KUTIPAN TEKS —

Kamis, 01 September 2011

Muhammadiyah dan Konstruksi Gerakan Intelektual

Oleh: Salman Ahmad Ridwan·
“Kerja Intelektual adalah kerja seumur hidup”
(Ahmad Syafii Maarif)
Statement Buya Syafii Maarif sengaja telah saya kutip diawal tulisan ini karena munculnya gerakan intelektual dalam kehidupan masyarakat merupakan suatu prasyarat yang sangat penting bagi pertumbuhan dan perkembangan peradaban manusia. dalam berbagai forum seminar dan berbagai tulisannya, mantan Ketua Umum PP Muhammadiyah ini sering sekali menyampaikan pesan-pesan intelektualisme. Baginya, penyebab dari mundurnya masyarakat Muslim saat ini adalah karena prasyarat intelektualisme dalam tubuh masyarakat muslim telah ditindas karena alasan agama yang difahami secara sempit dan salah, maupun karena alasan politik kekuasaan dalam upaya mengebiri kebebasan berfikir yang menjadi pilar utama bagi intelektualisme (Maarif, 2010).
Sampai saat ini, fenomena dalam upaya membangun suatu gerakan intelektualisme masih sangat jauh sekali dari harapan. Upaya untuk membentuk suatu masyarakat intelektual sering sekali menjadi sesuatu yang sangat menakutkan bagi kalangan pemikir keagamaan yang konservatif-fundamentalisme. Sering sekali fenomena penyingkiran terhadap kalangan kaum muda yang memiliki pemikiran progresif-liberatif disingkirkan melalui justifikasi klaim kebenaran yang bersifat teologis, statement seperti telah menyimpang dari akidah Islam, murtad, bahkan klaim kekufuran, bertubi-tubi diserangkan pada tubuh kalangan kaum muda. Padahal, sebenarnya saya pikir Muhammadiyah sangat menyadari bahwa majunya peradaban Islam dalam lembar sejarah tidak bisa dilepaskan dari peran para pemikir yang handal seperti Ibnu Ruysd, Al-Farabi, Ibnu Sina, dan sebagainya. Lebih parahnya, tindakan untuk melakukan justifikasi klaim kebenaran itu berujung pada ketidakharmonisan antara kelompok muda dan kelompok tua dalam tubuh persyarikatan. Sehingga, jika kita melihat fenomena tersebut melalui kerangka berfikir etika welas asih Kiai Ahmad Dahlan, upaya kompetitif dengan cara yang baik (fastabiqul khairat) sama sekali tidak mencerminkan sebagai citra yang baik pula bagi warga Muhammadiyah pada khususnya dan masyarakat pada umumnya.

BAGIAN DATA —
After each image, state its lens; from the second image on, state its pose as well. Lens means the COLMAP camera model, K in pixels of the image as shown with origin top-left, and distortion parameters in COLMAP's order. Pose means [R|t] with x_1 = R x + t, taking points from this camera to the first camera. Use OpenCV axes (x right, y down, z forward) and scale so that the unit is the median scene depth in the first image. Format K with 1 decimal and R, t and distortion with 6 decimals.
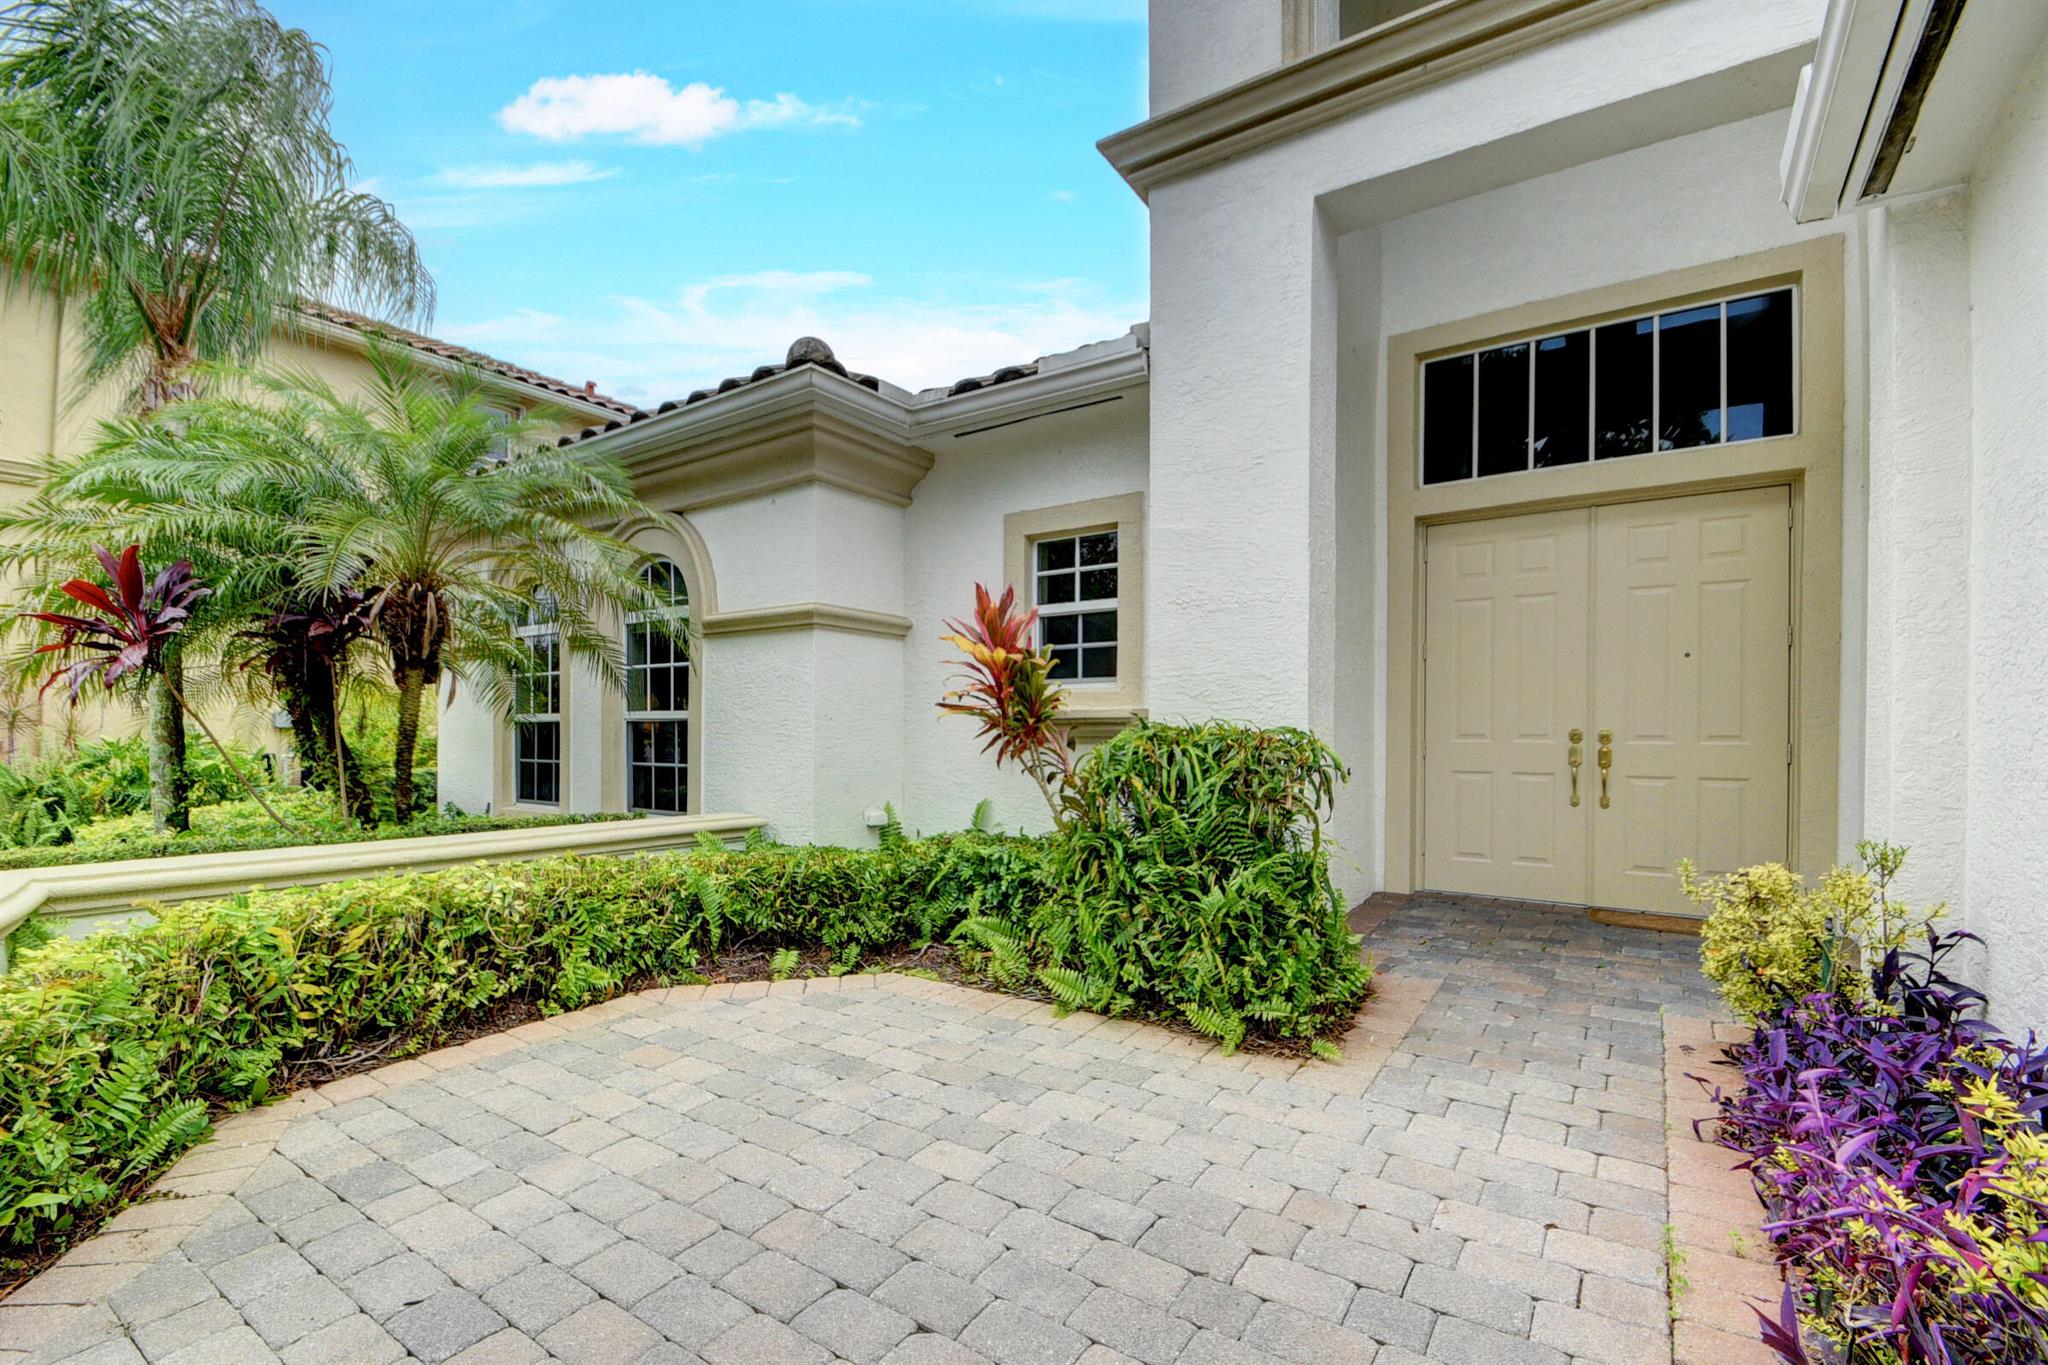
lens RADIAL K [[905.9, 0, 1015.7], [0, 905.9, 735.4], [0, 0, 1]] dist [0.015957, -0.018691]
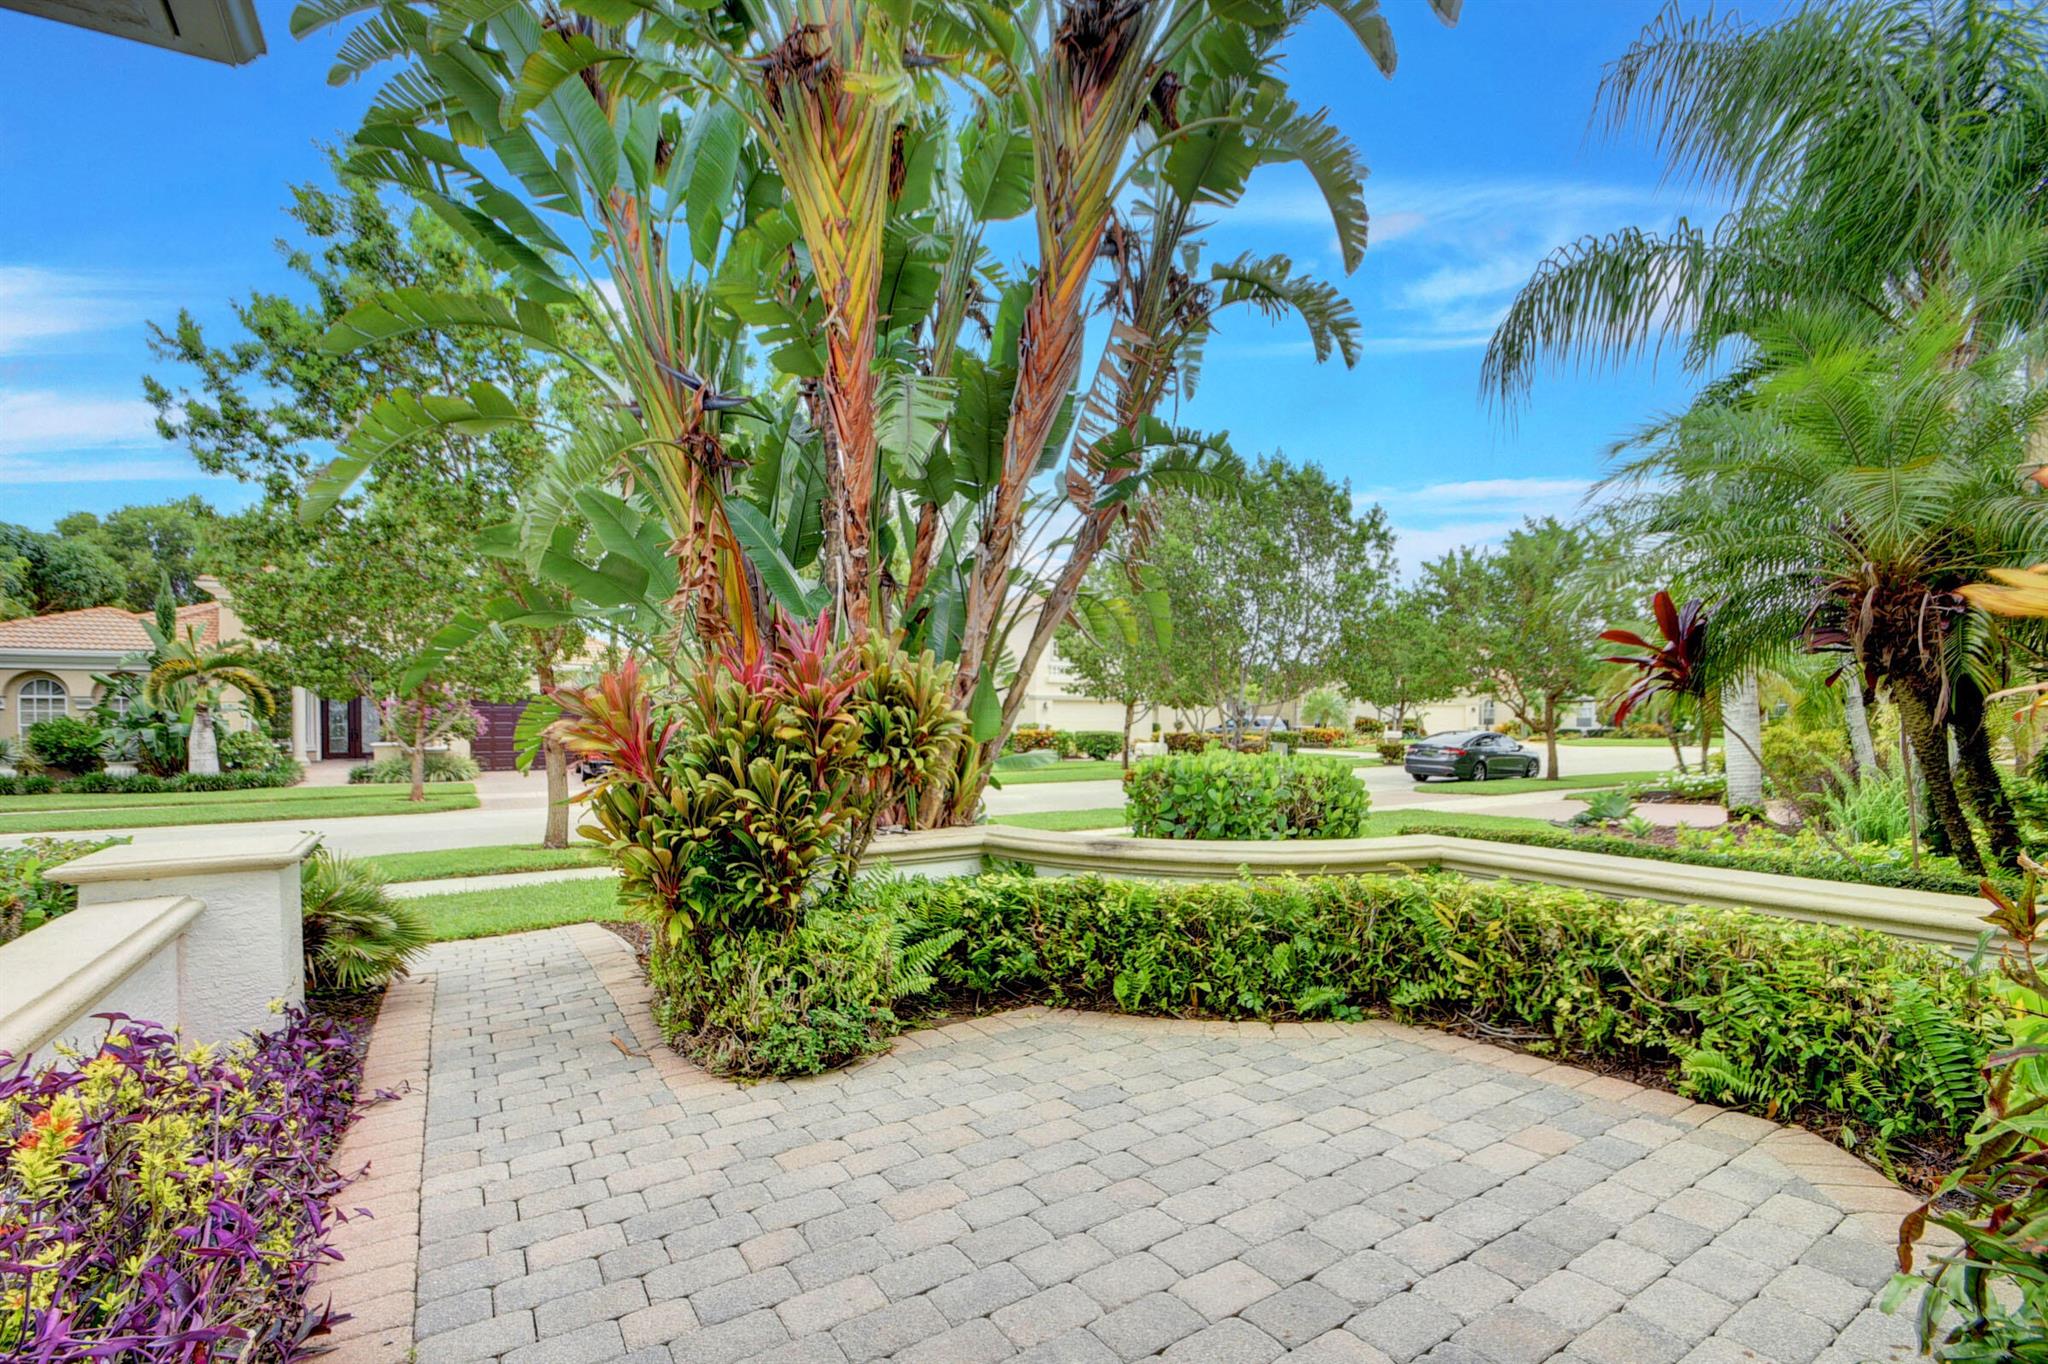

TUGAS —
a – Jawablah pertanyaan berikut berdasarkan tulisan tentang Muhammadiyah dan gerakan intelektual.
(i) Siapa tokoh yang ucapannya dikutip di awal tulisan, dan apa bunyi kutipan itu?
(ii) Menurut tokoh tersebut, karena dua alasan apa prasyarat intelektualisme dalam tubuh masyarakat muslim telah ditindas?
(iii) Pemikir mana saja yang disebut sebagai contoh peran dalam majunya peradaban Islam?
b – Teruskan tulisan tentang Muhammadiyah dan gerakan intelektual, mulai sesudah kalimat terakhir yang tercantum.

JAWABAN BERURUTAN —
a –
(i) Ahmad Syafii Maarif; kutipannya berbunyi "Kerja Intelektual adalah kerja seumur hidup".
(ii) Karena alasan agama yang difahami secara sempit dan salah, serta karena alasan politik kekuasaan yang berupaya mengebiri kebebasan berfikir.
(iii) Ibnu Ruysd, Al-Farabi, dan Ibnu Sina.

b –
Melalui pernyataan yang sederhana ini, cobalah kita merefleksikan ulang tentang ketauladanan yang tercermin pada pribadi Kiai Ahmad Dahlan sebagai faunding fathers Muhammadiyah. Apa sekiranya pelajaran penting yang dapat kita ambil dari sosok Kiai Ahmad Dahlan?
Kiai Ahmad Dahlan Dalam Gerakan Intelektualisme

Walau pun banyak para pemerhati yang giat mengamati sosok pribadi Kiai Dahlan dalam perjalanannya telah berpandangan bahwa, Kiai dahlan adalah sosok manusia amal (man of action). Namun dari berbagai pandangan tersebut, kita tidak bisa melepaskan pula bahwa perjalanan Kiai Dahlan dalam memperjuangkan Muhammadiyah bukan berarti meninggalkan praktik intelektualisme. Walau pun Kiai Dahlan tidak meninggalkan karya intelektual dari hasil  pemikirannya, pada saat Kiai Dahlan membaca tafsir Al-manar sebenarnya sudah menandakan kepribadian intelektual pada sosok Kiai Dahlan, sekali pun ia telah berhadapan dengan kuatnya otoritas keagamaan yang dipegang oleh para ulama konservatif  di zamannya. Hal ini tentu tidak mengherankan bagi kita bahwa Kiai Dahlan adalah sosok pribadi yang memiliki pemikiran jauh melampaui zamannya.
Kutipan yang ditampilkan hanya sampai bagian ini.